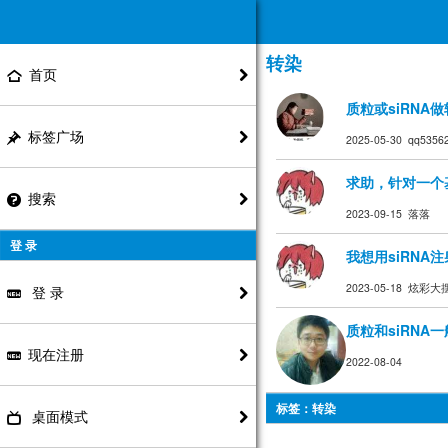
转染
首页
质粒或siRN
标签广场
2025-05-30 qq5356
求助，针对一个
搜索
2023-09-15 落落
登 录
我想用siRN
2023-05-18 炫彩
登 录
质粒和siRN
现在注册
2022-08-04
标签：转染
桌面模式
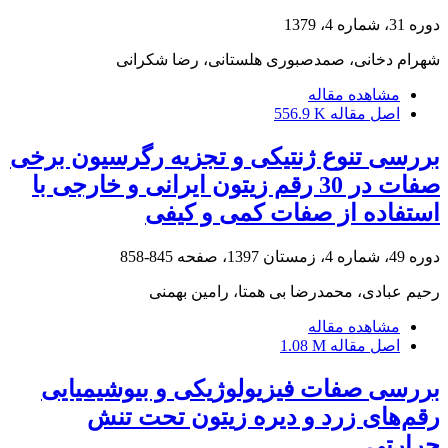
دوره 31، شماره 4، 1379
شهرام دخانی، صمدصبوری هلستانی، رضا شکرانی
مشاهده مقاله
اصل مقاله
556.9 K
بررسی تنوع ژنتیکی و تجزیه رگرسیون برخی
صفات در 30 رقم زیتون ایرانی و خارجی با
استفاده از صفات کمی و کیفی
دوره 49، شماره 4، زمستان 1397، صفحه
845-858
رحیم عبادی، محمدرضا بی همتا، رامین بهمنی
مشاهده مقاله
اصل مقاله
1.08 M
بررسی صفات فیزیولوژیکی و بیوشیمیایی
رقم‌های زرد و دیره زیتون تحت تنش
حرارتی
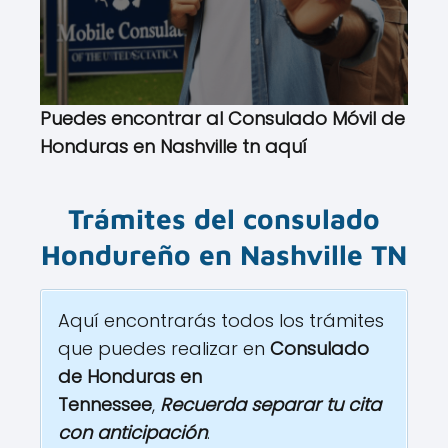
Puedes encontrar al Consulado Móvil de
Honduras en Nashville tn aquí
Trámites del consulado
Hondureño en
Na
shville TN
Aquí encontrarás todos los trámites
que puedes realizar en
Consulado
de Honduras en
Tennessee
,
Recuerda separar tu cita
con anticipación
.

▶ [EXERCISE]: Output all the records above again exactly, with the pictures dropped.

▶ [SOLUTION FOR THIS TASK]:
转染
首页
质粒或siRN
标签广场
2025-05-30 qq5356
求助，针对一个
搜索
2023-09-15 落落
登 录
我想用siRN
2023-05-18 炫彩
登 录
质粒和siRN
现在注册
2022-08-04
标签：转染
桌面模式
دوره 31، شماره 4، 1379
شهرام دخانی، صمدصبوری هلستانی، رضا شکرانی
مشاهده مقاله
اصل مقاله
556.9 K
بررسی تنوع ژنتیکی و تجزیه رگرسیون برخی
صفات در 30 رقم زیتون ایرانی و خارجی با
استفاده از صفات کمی و کیفی
دوره 49، شماره 4، زمستان 1397، صفحه
845-858
رحیم عبادی، محمدرضا بی همتا، رامین بهمنی
مشاهده مقاله
اصل مقاله
1.08 M
بررسی صفات فیزیولوژیکی و بیوشیمیایی
رقم‌های زرد و دیره زیتون تحت تنش
حرارتی
Puedes encontrar al Consulado Móvil de
Honduras en Nashville tn aquí
Trámites del consulado
Hondureño en
Na
shville TN
Aquí encontrarás todos los trámites
que puedes realizar en
Consulado
de Honduras en
Tennessee
,
Recuerda separar tu cita
con anticipación
.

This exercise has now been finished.